» **DATA FOR ANALYSIS**:
—————

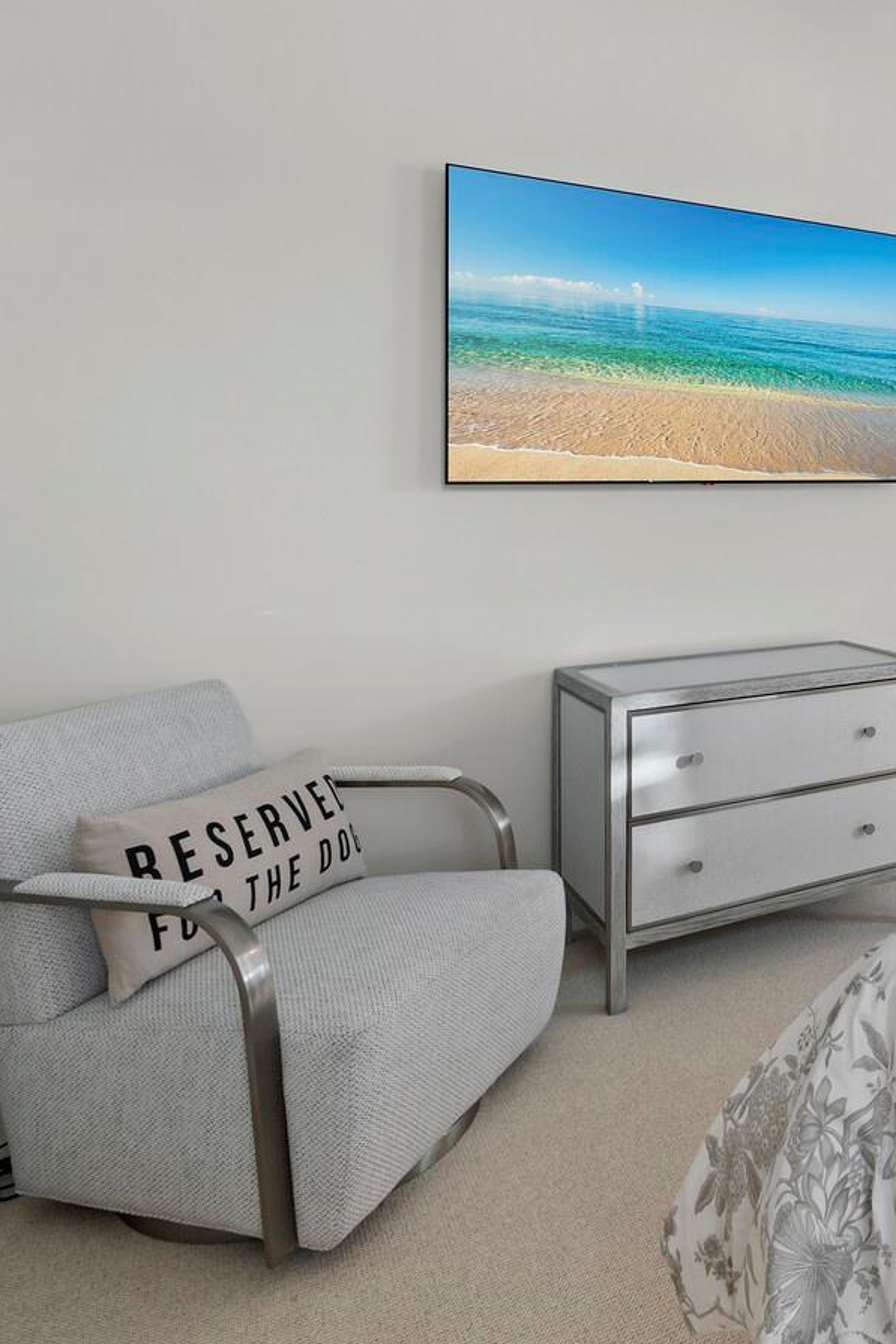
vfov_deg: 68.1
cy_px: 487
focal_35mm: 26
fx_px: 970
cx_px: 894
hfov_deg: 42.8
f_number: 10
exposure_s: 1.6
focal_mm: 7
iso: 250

—————

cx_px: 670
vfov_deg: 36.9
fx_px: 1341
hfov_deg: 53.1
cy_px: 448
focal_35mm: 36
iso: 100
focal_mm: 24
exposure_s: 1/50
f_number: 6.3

—————

» **TRY IT**: Using the entries above, give again exactly the lines from the line holding "hfov_deg: 53.1" through the line holding "f_number: 6.3". Include both end lines and nothing else.

» **ANSWER**:
hfov_deg: 53.1
cy_px: 448
focal_35mm: 36
iso: 100
focal_mm: 24
exposure_s: 1/50
f_number: 6.3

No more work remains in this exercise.